Oddworld: Soulstorm

Oddworld Soulstorm, logra ser muy interesante y trae varias mejoras a pesar que en momento puede ser muy frustrante para el jugador.

Plataformas: PlayStation 4 (Reseñado)/PC/PS5
Desarrollador: Oddworld Inhabitants
Publishers: Oddworld Inhabitants
Lanzamiento: Abril 6/2021
Género: Vive, Muere, Repite

Oddworld es una de las tantas franquicias clásicas de culto que hay en la industria cuyo primer título salió en 1997 para la PlayStation original y PC. Poco a poco la historia de este universo fue creciendo a tal punto que llegó a tener 3 entregas adicionales entre 1998 y 2005 en diversas consolas como la PlayStation 2, Xbox y GameBoy Advanced, aunque quizá la más sonada de los últimos años fue Oddworld: New ‘n’ Tasty, un remake del juego original que fue publicado en 2014 en casi todas las plataformas del mercado.

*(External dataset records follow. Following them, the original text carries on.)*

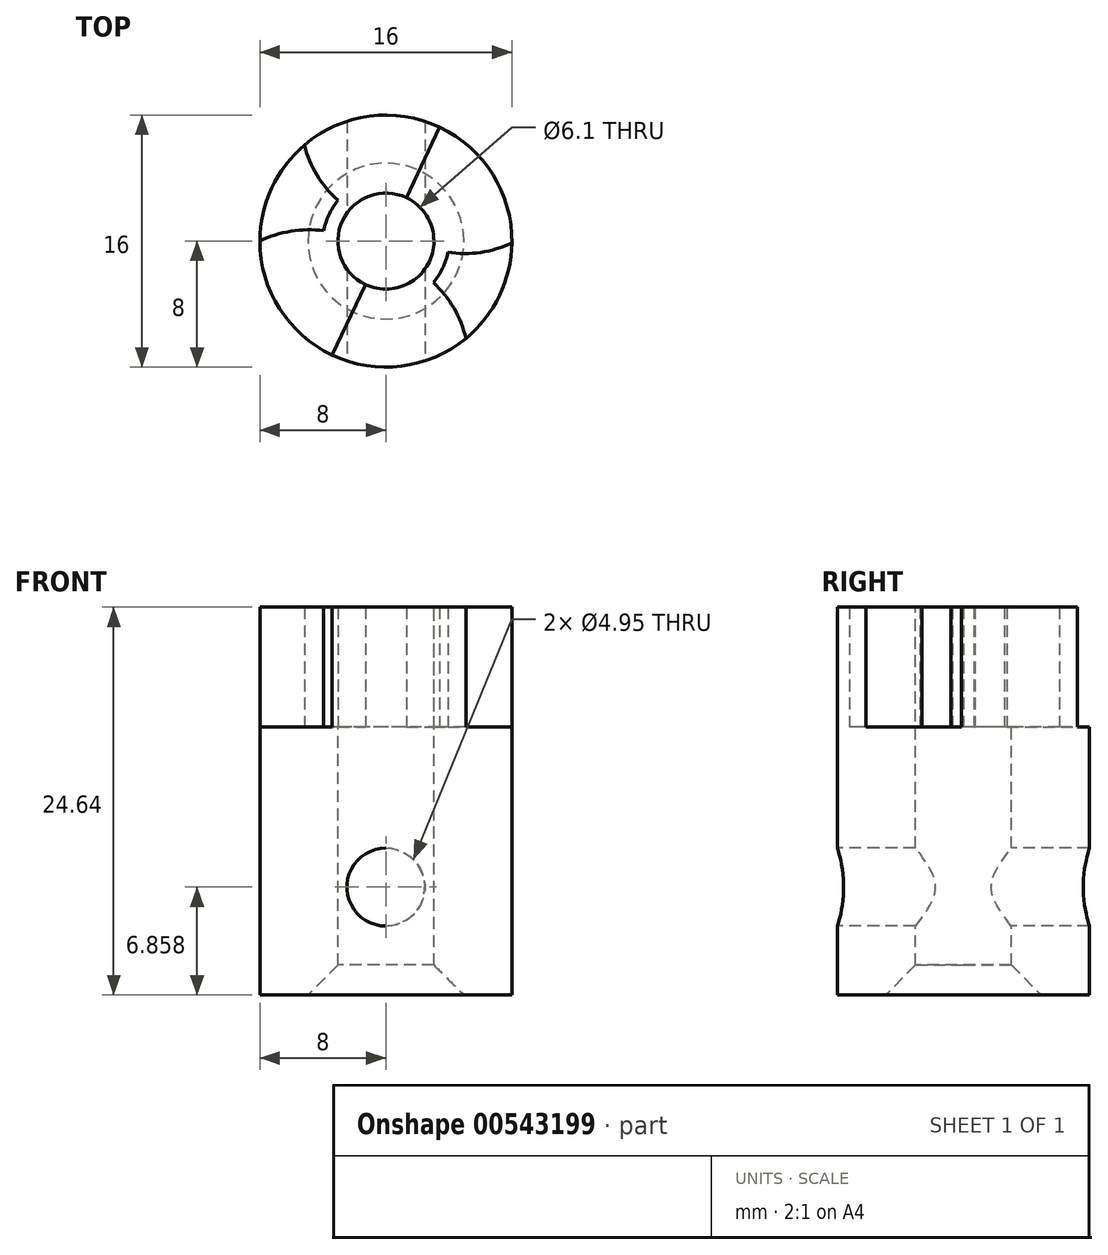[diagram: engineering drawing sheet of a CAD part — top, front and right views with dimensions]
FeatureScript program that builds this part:
annotation { "Feature Type Name" : "Feature", "Feature Type Description" : "" }
export const myFeature = defineFeature(function(context is Context, id is Id, definition is map)
    precondition{}
    {
        {
            var Q0;
            Q0=qCreatedBy(makeId("Top.planeOp"),FACE);
            var sketch = newSketch(context, id + "F0", { "sketchPlane" : qUnion([Q0])});
            skCircle(sketch, "E0", {"center": v(0, 0) * mm, "radius": 3.05 * mm});
            skCircle(sketch, "E1", {"center": v(0, 0) * mm, "radius": 8 * mm});
            skSolve(sketch);
        }
        {
            var Q0;
            Q0=makeQuery(id+"F0.imprint","IMPRINT",FACE,{"disambiguationData":[TD([[makeQuery(id+"F0.imprint","IMPRINT",EDGE,{"derivedFrom":sQuery(id+"F0.wireOp",EDGE,"E0")}),-1.0]])]});
            extrude(context, id + "F1", {"entities" : qUnion([Q0]), "depth" : 17.02 * mm, "offsetDistance" : 25.4 * mm});
        }
        {
            var Q0;
            Q0=makeQuery(id+"F1.opExtrude","CAP_FACE",FACE,{"disambiguationData":[OSD([sQuery(id+"F0.wireOp",EDGE,"E0"),sQuery(id+"F0.wireOp",EDGE,"E1")])],"isStart":false});
            var sketch = newSketch(context, id + "F2", { "sketchPlane" : qUnion([Q0])});
            skSolve(sketch);
        }
        {
            var Q0;
            Q0=qCreatedBy(makeId("Top.planeOp"),FACE);
            var sketch = newSketch(context, id + "F3", { "sketchPlane" : qUnion([Q0])});
            skLineSegment(sketch, "E2.bottom", {"start": v(8, 8) * mm, "end": v(-8, 8) * mm});
            skLineSegment(sketch, "E2.top", {"start": v(8, -8) * mm, "end": v(-8, -8) * mm});
            skLineSegment(sketch, "E2.left", {"start": v(8, 8) * mm, "end": v(8, -8) * mm});
            skLineSegment(sketch, "E2.right", {"start": v(-8, 8) * mm, "end": v(-8, -8) * mm});
            skPoint(sketch, "E2.middle", {"position": v(0, 0) * mm});
            skSolve(sketch);
        }
        {
            var Q0;
            Q0=makeQuery(id+"F3.imprint","IMPRINT",FACE,{"disambiguationData":[TD([[makeQuery(id+"F3.imprint","IMPRINT",EDGE,{"derivedFrom":sQuery(id+"F3.wireOp",EDGE,"E2.bottom")}),1.0]])]});
            extrude(context, id + "F4", {"entities" : qUnion([Q0]), "operationType" : NewBodyOperationType.ADD, "depth" : 17.02 * mm, "offsetDistance" : 25.4 * mm});
        }
        {
            var Q0;
            Q0=makeQuery(id+"F4.opExtrude","SWEPT_FACE",FACE,{"disambiguationData":[OSD([sQuery(id+"F3.wireOp",EDGE,"E2.top")])]});
            var sketch = newSketch(context, id + "F5", { "sketchPlane" : qUnion([Q0])});
            skCircle(sketch, "E3", {"center": v(0, 6.86) * mm, "radius": 2.48 * mm});
            skPoint(sketch, "E3.centerSnap0", {"position": v(0, 0) * mm});
            skSolve(sketch);
        }
        {
            var Q0;
            Q0=makeQuery(id+"F5.imprint","IMPRINT",FACE,{"disambiguationData":[TD([[makeQuery(id+"F5.imprint","IMPRINT",EDGE,{"derivedFrom":sQuery(id+"F5.wireOp",EDGE,"E3")}),1.0]])]});
            extrude(context, id + "F6", {"entities" : qUnion([Q0]), "operationType" : NewBodyOperationType.REMOVE, "oppositeDirection" : true, "depth" : 25.4 * mm, "offsetDistance" : 25.4 * mm});
        }
        {
            var Q0;
            Q0=makeQuery(id+"F4.opExtrude","SWEPT_EDGE",EDGE,{"disambiguationData":[OSD([sQuery(id+"F3.wireOp",EDGE,"E2.top"),sQuery(id+"F3.wireOp",EDGE,"E2.left")])]});
            var Q1;
            Q1=makeQuery(id+"F4.opExtrude","SWEPT_EDGE",EDGE,{"disambiguationData":[OSD([sQuery(id+"F3.wireOp",EDGE,"E2.bottom"),sQuery(id+"F3.wireOp",EDGE,"E2.left")])]});
            var Q2;
            Q2=makeQuery(id+"F4.opExtrude","SWEPT_EDGE",EDGE,{"disambiguationData":[OSD([sQuery(id+"F3.wireOp",EDGE,"E2.top"),sQuery(id+"F3.wireOp",EDGE,"E2.right")])]});
            var Q3;
            Q3=makeQuery(id+"F4.opExtrude","SWEPT_EDGE",EDGE,{"disambiguationData":[OSD([sQuery(id+"F3.wireOp",EDGE,"E2.bottom"),sQuery(id+"F3.wireOp",EDGE,"E2.right")])]});
            fillet(context, id + "F7", {"entities" : qUnion([Q0, Q1, Q2, Q3]), "radius" : 8 * mm, "tangentPropagation" : true, "allowEdgeOverflow" : false});
        }
        {
            var Q0;
            Q0=makeQuery(id+"F2.imprint","IMPRINT",FACE,{"disambiguationData":[TD([[makeQuery(id+"F2.imprint","IMPRINT",EDGE,{"derivedFrom":makeQuery(id+"F1.opExtrude","CAP_EDGE",EDGE,{"disambiguationData":[OSD([sQuery(id+"F0.wireOp",EDGE,"E0")])],"isStart":false})}),1.0]])]});
            extrude(context, id + "F8", {"entities" : qUnion([Q0]), "operationType" : NewBodyOperationType.REMOVE, "oppositeDirection" : true, "depth" : 25.4 * mm, "offsetDistance" : 25.4 * mm});
        }
        {
            var Q0;
            Q0=makeQuery(id+"F4.boolean.opBoolean","MERGE",FACE,{"derivedFrom":[makeQuery(id+"F1.opExtrude","CAP_FACE",FACE,{"disambiguationData":[OSD([sQuery(id+"F0.wireOp",EDGE,"E0"),sQuery(id+"F0.wireOp",EDGE,"E1")])],"isStart":false}),makeQuery(id+"F4.opExtrude","CAP_FACE",FACE,{"disambiguationData":[OSD([sQuery(id+"F3.wireOp",EDGE,"E2.bottom"),sQuery(id+"F3.wireOp",EDGE,"E2.top"),sQuery(id+"F3.wireOp",EDGE,"E2.left"),sQuery(id+"F3.wireOp",EDGE,"E2.right")])],"isStart":false})]});
            var sketch = newSketch(context, id + "F9", { "sketchPlane" : qUnion([Q0])});
            skArc(sketch, "E4", {"start": v(-5.17, 6.1) * mm, "mid": v(-7.26, 3.37) * mm, "end": v(-8, 0) * mm});
            skArc(sketch, "E5", {"start": v(-3.05, 2.59) * mm, "mid": v(-3.62, 1.68) * mm, "end": v(-3.95, 0.65) * mm});
            skArc(sketch, "E6", {"start": v(-3.95, 0.65) * mm, "mid": v(-6.02, 0.63) * mm, "end": v(-8, 0) * mm});
            skArc(sketch, "E7", {"start": v(-5.17, 6.1) * mm, "mid": v(-4.37, 4.19) * mm, "end": v(-3.05, 2.59) * mm});
            skLineSegment(sketch, "E8", {"start": v(0, 0) * mm, "end": v(3.91, 8.3) * mm});
            skLineSegment(sketch, "E9", {"start": v(3.91, 8.3) * mm, "end": v(-3.42, -7.24) * mm});
            skArc(sketch, "E10.MirrorCS", {"start": v(3.94, -0.7) * mm, "mid": v(3.6, -1.73) * mm, "end": v(3.01, -2.63) * mm});
            skArc(sketch, "E11.MirrorCS", {"start": v(8, -0.11) * mm, "mid": v(6.01, -0.72) * mm, "end": v(3.94, -0.7) * mm});
            skArc(sketch, "E12.MirrorCS", {"start": v(3.01, -2.63) * mm, "mid": v(4.31, -4.25) * mm, "end": v(5.08, -6.18) * mm});
            skArc(sketch, "E13.MirrorCS", {"start": v(8, -0.11) * mm, "mid": v(7.21, -3.47) * mm, "end": v(5.08, -6.18) * mm});
            skSolve(sketch);
        }
        {
            var Q0;
            Q0=makeQuery(id+"F9.imprint","IMPRINT",FACE,{"disambiguationData":[TD([[makeQuery(id+"F9.imprint","IMPRINT",EDGE,{"derivedFrom":sQuery(id+"F9.wireOp",EDGE,"E4")}),1.0]])]});
            var Q1;
            {var subQ0=sQuery(id+"F9.wireOp",EDGE,"E11.MirrorCS");Q1=makeQuery(id+"F9.imprint","IMPRINT",FACE,{"disambiguationData":[TD([[makeQuery(id+"F9.imprint","IMPRINT",EDGE,{"derivedFrom":subQ0}),1.0]])]});}
            extrude(context, id + "F10", {"entities" : qUnion([Q0, Q1]), "operationType" : NewBodyOperationType.ADD, "depth" : 7.62 * mm, "offsetDistance" : 25.4 * mm});
        }
        {
            var Q0;
            {var subQ0=sQuery(id+"F0.wireOp",EDGE,"E0");Q0=makeQuery(id+"F8.boolean.opBoolean","INTERSECT",EDGE,{"derivedFrom":[makeQuery(id+"F4.boolean.opBoolean","MERGE",FACE,{"derivedFrom":[makeQuery(id+"F1.opExtrude","CAP_FACE",FACE,{"disambiguationData":[OSD([subQ0,sQuery(id+"F0.wireOp",EDGE,"E1")])],"isStart":true}),makeQuery(id+"F4.opExtrude","CAP_FACE",FACE,{"disambiguationData":[OSD([sQuery(id+"F3.wireOp",EDGE,"E2.bottom"),sQuery(id+"F3.wireOp",EDGE,"E2.top"),sQuery(id+"F3.wireOp",EDGE,"E2.left"),sQuery(id+"F3.wireOp",EDGE,"E2.right")])],"isStart":true})]}),makeQuery(id+"F8.opExtrude","SWEPT_FACE",FACE,{"disambiguationData":[OSD([subQ0])]})]});}
            chamfer(context, id + "F11", {"entities" : qUnion([Q0]), "width" : 1.9 * mm, "tangentPropagation" : true});
        }
    });
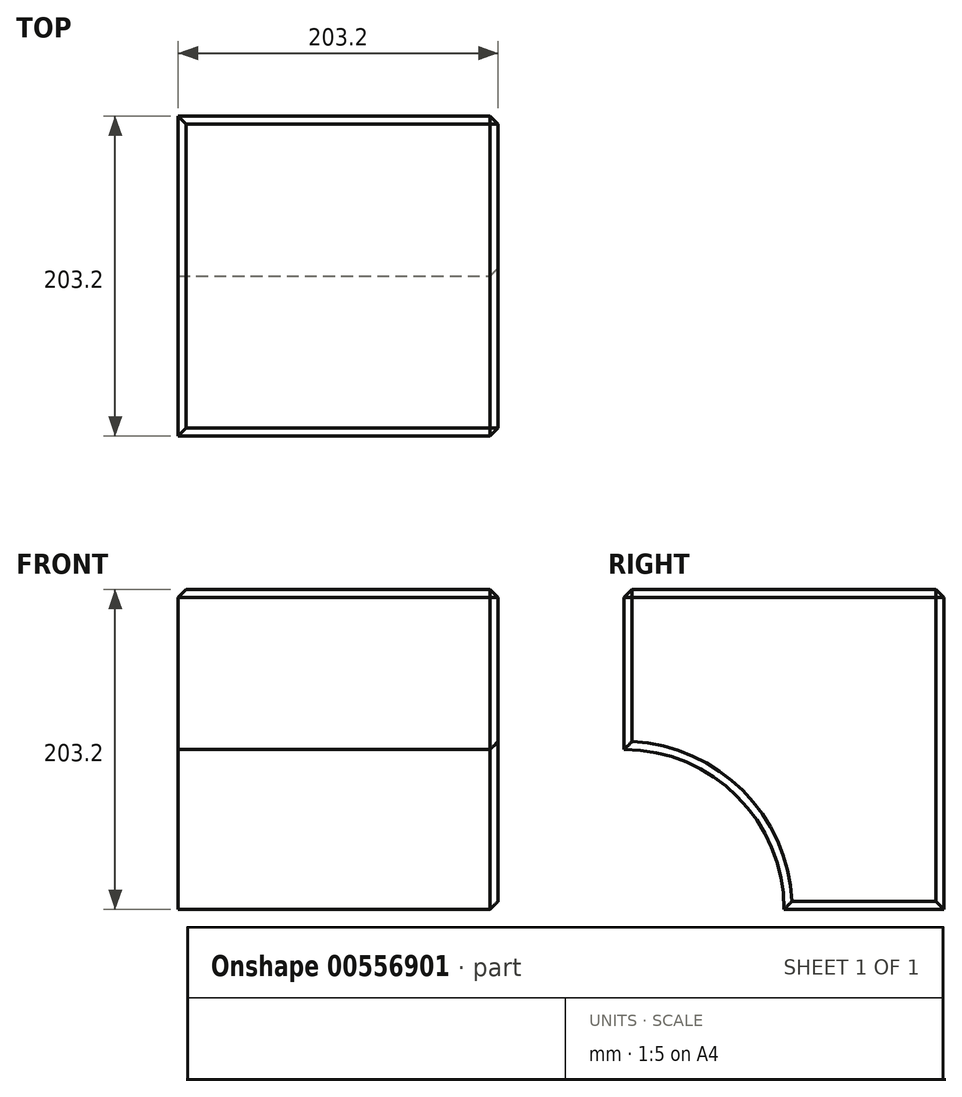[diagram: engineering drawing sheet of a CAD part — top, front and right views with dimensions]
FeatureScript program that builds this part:
annotation { "Feature Type Name" : "Feature", "Feature Type Description" : "" }
export const myFeature = defineFeature(function(context is Context, id is Id, definition is map)
    precondition{}
    {
        {
            var Q0;
            Q0=qCreatedBy(makeId("Right.planeOp"),FACE);
            var sketch = newSketch(context, id + "F0", { "sketchPlane" : qUnion([Q0])});
            skLineSegment(sketch, "E0.bottom", {"start": v(-101.6, -101.6) * mm, "end": v(101.6, -101.6) * mm});
            skLineSegment(sketch, "E0.top", {"start": v(-101.6, 101.6) * mm, "end": v(101.6, 101.6) * mm});
            skLineSegment(sketch, "E0.left", {"start": v(-101.6, -101.6) * mm, "end": v(-101.6, 101.6) * mm});
            skLineSegment(sketch, "E0.right", {"start": v(101.6, -101.6) * mm, "end": v(101.6, 101.6) * mm});
            skPoint(sketch, "E0.middle", {"position": v(0, 0) * mm});
            skSolve(sketch);
        }
        {
            var Q0;
            Q0 = qSketchRegion(id + "F0", true);
            extrude(context, id + "F1", {"entities" : qUnion([Q0]), "endBound" : BoundingType.SYMMETRIC, "depth" : 203.2 * mm, "offsetDistance" : 25.4 * mm});
        }
        {
            var Q0;
            Q0=makeQuery(id+"F1.opExtrude","CAP_FACE",FACE,{"disambiguationData":[OSD([sQuery(id+"F0.wireOp",EDGE,"E0.bottom"),sQuery(id+"F0.wireOp",EDGE,"E0.top"),sQuery(id+"F0.wireOp",EDGE,"E0.left"),sQuery(id+"F0.wireOp",EDGE,"E0.right")])],"isStart":false});
            var sketch = newSketch(context, id + "F2", { "sketchPlane" : qUnion([Q0])});
            skCircle(sketch, "E1", {"center": v(-101.6, -101.6) * mm, "radius": 101.6 * mm});
            skSolve(sketch);
        }
        {
            var Q0;
            Q0 = qSketchRegion(id + "F2", true);
            extrude(context, id + "F3", {"entities" : qUnion([Q0]), "operationType" : NewBodyOperationType.REMOVE, "endBound" : BoundingType.THROUGH_ALL, "oppositeDirection" : true, "depth" : 25.4 * mm, "offsetDistance" : 25.4 * mm});
        }
        {
            var Q0;
            Q0=makeQuery(id+"F1.opExtrude","CAP_FACE",FACE,{"disambiguationData":[OSD([sQuery(id+"F0.wireOp",EDGE,"E0.bottom"),sQuery(id+"F0.wireOp",EDGE,"E0.top"),sQuery(id+"F0.wireOp",EDGE,"E0.left"),sQuery(id+"F0.wireOp",EDGE,"E0.right")])],"isStart":false});
            var Q1;
            Q1=makeQuery(id+"F1.opExtrude","SWEPT_FACE",FACE,{"disambiguationData":[OSD([sQuery(id+"F0.wireOp",EDGE,"E0.top")])]});
            chamfer(context, id + "F4", {"entities" : qUnion([Q0, Q1]), "width" : 5.08 * mm, "tangentPropagation" : true});
        }
    });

Este remake marcó el reinicio de la saga, repasando la primera gran aventura de Abe y los Modokons mientras sentaba unas nuevas mecánicas de jugabilidad así como una mayor profundidad narrativa a nivel de argumento. Obviamente esa entrega no podía quedar sola y aquí es donde entra Oddworld: Soulstorm.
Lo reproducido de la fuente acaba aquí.